» Document extract:
____

The rise and possible ebbing of Hindutva has profound lessons on ideology and democracy. Politics today seems to be driven by the imagination of aspirations and social mobility at one end and larger solidarities and affinity at the other. Hindutva seems to have hit a dead-end at both ends of the spectrum. It was clear that its economic programme was not providing the promised mobility and its cultural agenda was coming across as commonality without solidarity, or unification without unity. Its growing reliance on control, surveillance and fear unsettled the sense of belonging it offered. Not just religious minorities but the majority was also self-censuring itself in expressing its opinions. There was a gradual process of ‘minoritisation of Hindus’ as there was ‘Kashmirisation’ of the ‘mainland’. The history of Hindutva was catching up as its essential philosophy and strategies by its ideologues such as Golwalkar and Savarkar were developed with a focus of targeting the religious minorities to bring about the unity of the majority. But that notional separation could never fructify in its operational logic.

____

» Dataset:
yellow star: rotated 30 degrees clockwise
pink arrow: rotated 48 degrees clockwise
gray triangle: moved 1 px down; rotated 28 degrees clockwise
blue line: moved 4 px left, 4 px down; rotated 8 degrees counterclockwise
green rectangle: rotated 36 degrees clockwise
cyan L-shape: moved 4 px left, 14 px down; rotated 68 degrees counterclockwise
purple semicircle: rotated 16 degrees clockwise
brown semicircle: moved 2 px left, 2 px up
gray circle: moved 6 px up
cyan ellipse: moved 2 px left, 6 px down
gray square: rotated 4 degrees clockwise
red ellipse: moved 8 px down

____

» Exercise aim:
List every word or phrase that the passage on Hindutva encloses in single quotation marks.

» Answer to this exercise:
‘minoritisation of Hindus’
‘Kashmirisation’
‘mainland’